Poursuivis pour révolte et fuite devant l’ennemi lors des affrontements contre les rebelles du M23, plusieurs soldats ont été reconnus coupables de manquements graves aux obligations militaires.
Au total, 58 militaires ont été condamnés à trois ans de servitude pénale pour violation des consignes militaires, tandis que 16 autres ont été acquittés faute de preuves suffisantes.
Le tribunal a également décidé de renvoyer 10 militaires devant le ministère public militaire pour répondre des accusations liées à la perte d’armes, un dossier considéré comme sensible dans le contexte des opérations militaires en cours dans l’Est du pays.
Cette décision judiciaire intervient alors que les autorités Congolaises tentent de restaurer la discipline et la cohésion au sein des FARDC confrontées depuis plusieurs mois à une pression militaire intense dans les provinces du Nord-Kivu et de l’Ituri.

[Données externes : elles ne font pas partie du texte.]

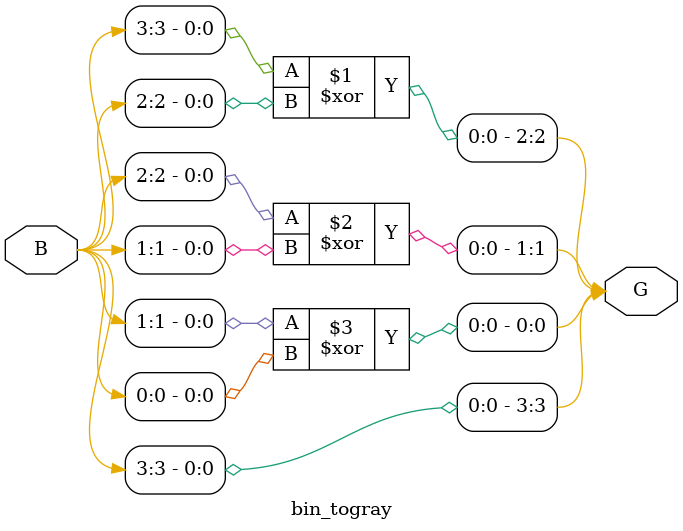
<source format=v>
/*module bin_togray(B1,B2,B3,G1,G2,G3);
input B1,B2,B3;
output G1,G2,G3;

assign G3=B3;
assign G2=B2^B3;
assign G1=B1^B2;
endmodule
*/
module bin_togray(
input [3:0] B,
output [3:0] G );

assign G[3]=B[3];
assign G[2]=B[3]^B[2];
assign G[1]=B[2]^B[1];
assign G[0]=B[1]^B[0];
endmodule



</source>
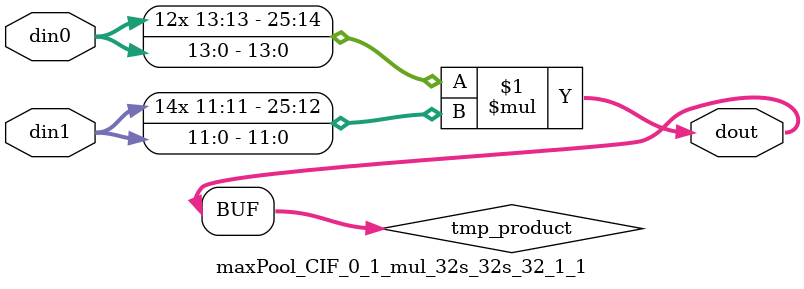
<source format=v>

`timescale 1 ns / 1 ps

  (* use_dsp = "no" *)  module maxPool_CIF_0_1_mul_32s_32s_32_1_1(din0, din1, dout);
parameter ID = 1;
parameter NUM_STAGE = 0;
parameter din0_WIDTH = 14;
parameter din1_WIDTH = 12;
parameter dout_WIDTH = 26;

input [din0_WIDTH - 1 : 0] din0; 
input [din1_WIDTH - 1 : 0] din1; 
output [dout_WIDTH - 1 : 0] dout;

wire signed [dout_WIDTH - 1 : 0] tmp_product;













assign tmp_product = $signed(din0) * $signed(din1);








assign dout = tmp_product;







endmodule

</source>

À travers ce procès, la justice militaire entend envoyer un signal fort aux unités engagées sur les lignes de front, à un moment où Kinshasa multiplie les appels à la résistance face à l’avancée des groupes armés et particulièrement du M23.
Dans les milieux sécuritaires, cette affaire illustre également les difficultés opérationnelles auxquelles font face certaines unités déployées dans les zones de combat, entre insuffisances logistiques, pertes d’équipements militaires et pression permanente des affrontements.
Le jugement rendu à Kisangani reflète ainsi la volonté des autorités militaires de renforcer la chaîne de commandement et de rappeler les exigences de discipline dans un contexte de guerre où la stabilité des positions militaires demeure un enjeu stratégique majeur.